YOUR ASSIGNMENT:
Scan the entries below, and for each line that includes the word "Coral", make a copy.

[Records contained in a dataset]
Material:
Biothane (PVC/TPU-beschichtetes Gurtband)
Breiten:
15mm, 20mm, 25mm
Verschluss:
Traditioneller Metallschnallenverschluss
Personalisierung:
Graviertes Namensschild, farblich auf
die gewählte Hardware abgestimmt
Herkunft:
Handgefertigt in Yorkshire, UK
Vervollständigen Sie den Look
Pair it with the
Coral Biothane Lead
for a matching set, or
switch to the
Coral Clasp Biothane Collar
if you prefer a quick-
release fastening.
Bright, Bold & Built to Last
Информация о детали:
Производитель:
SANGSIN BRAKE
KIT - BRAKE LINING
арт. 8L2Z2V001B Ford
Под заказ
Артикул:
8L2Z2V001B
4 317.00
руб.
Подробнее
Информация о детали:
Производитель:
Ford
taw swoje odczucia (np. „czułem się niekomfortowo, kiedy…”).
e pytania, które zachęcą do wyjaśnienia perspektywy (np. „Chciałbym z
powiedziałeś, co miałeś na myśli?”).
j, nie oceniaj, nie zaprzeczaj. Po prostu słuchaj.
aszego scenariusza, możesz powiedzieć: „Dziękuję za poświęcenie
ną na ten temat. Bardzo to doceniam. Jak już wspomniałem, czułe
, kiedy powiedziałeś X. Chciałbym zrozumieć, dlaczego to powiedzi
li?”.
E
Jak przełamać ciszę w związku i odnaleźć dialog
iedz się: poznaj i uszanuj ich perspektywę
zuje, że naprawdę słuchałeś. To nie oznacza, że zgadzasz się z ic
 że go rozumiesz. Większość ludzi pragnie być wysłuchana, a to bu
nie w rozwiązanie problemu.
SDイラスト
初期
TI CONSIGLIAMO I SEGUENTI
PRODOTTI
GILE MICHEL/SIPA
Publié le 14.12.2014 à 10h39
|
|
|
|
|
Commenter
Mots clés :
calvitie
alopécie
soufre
* * *
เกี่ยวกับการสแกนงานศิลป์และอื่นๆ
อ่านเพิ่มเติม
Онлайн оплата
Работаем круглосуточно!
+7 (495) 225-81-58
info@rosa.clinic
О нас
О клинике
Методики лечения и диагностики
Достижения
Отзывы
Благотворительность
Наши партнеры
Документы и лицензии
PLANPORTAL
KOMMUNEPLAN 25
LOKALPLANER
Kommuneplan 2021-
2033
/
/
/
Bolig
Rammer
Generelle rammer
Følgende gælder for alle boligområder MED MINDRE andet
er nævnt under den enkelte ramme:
==
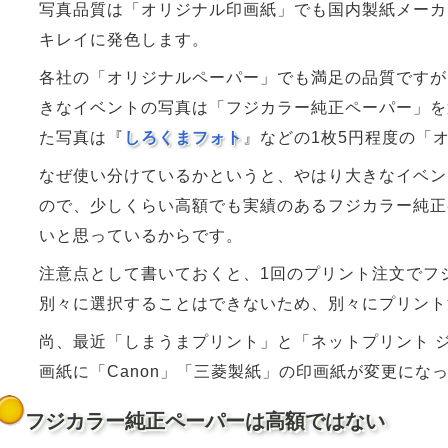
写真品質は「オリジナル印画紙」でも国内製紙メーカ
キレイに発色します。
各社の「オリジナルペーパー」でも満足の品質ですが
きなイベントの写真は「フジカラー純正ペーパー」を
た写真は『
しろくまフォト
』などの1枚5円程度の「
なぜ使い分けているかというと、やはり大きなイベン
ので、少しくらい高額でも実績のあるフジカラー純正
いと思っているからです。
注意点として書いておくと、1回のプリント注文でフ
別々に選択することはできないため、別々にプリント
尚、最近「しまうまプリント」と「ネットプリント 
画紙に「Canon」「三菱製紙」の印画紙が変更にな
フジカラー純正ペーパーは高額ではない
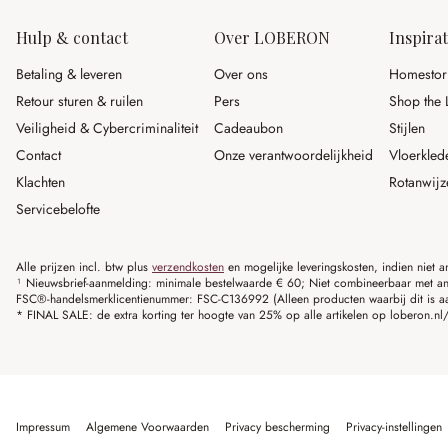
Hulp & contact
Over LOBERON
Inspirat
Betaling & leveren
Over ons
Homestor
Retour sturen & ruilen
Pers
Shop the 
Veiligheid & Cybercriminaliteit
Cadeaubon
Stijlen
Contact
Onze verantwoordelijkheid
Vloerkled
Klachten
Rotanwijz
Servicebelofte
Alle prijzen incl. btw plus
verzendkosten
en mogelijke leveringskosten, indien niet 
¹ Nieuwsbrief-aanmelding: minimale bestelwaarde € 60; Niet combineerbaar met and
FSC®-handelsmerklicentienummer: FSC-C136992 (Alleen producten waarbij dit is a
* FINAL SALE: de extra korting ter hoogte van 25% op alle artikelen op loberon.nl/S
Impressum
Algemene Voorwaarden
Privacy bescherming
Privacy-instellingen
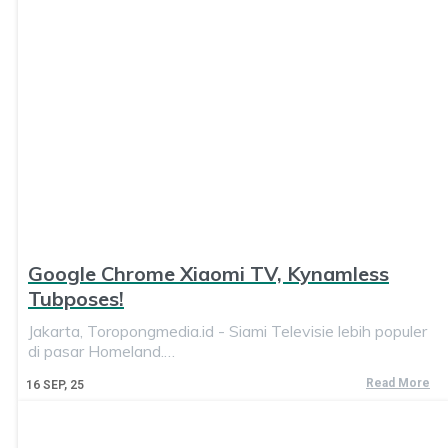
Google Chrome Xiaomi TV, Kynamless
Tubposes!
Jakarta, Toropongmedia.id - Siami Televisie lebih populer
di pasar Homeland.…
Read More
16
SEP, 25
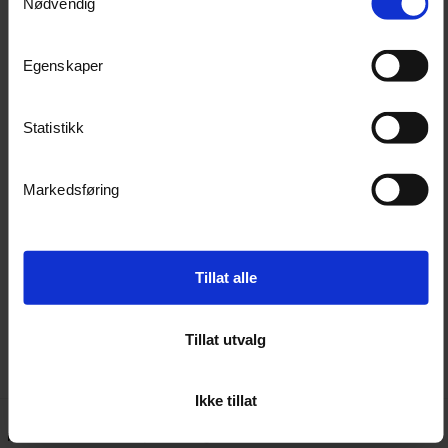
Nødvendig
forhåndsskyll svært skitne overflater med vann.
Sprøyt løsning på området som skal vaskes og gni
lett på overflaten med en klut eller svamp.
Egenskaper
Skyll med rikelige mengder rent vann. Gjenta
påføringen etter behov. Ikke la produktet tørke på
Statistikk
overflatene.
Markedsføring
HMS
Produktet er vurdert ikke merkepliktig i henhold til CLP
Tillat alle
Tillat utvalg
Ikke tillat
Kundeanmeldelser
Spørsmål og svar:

EXERCISE RESULT:
Coral Biothane Lead
Coral Clasp Biothane Collar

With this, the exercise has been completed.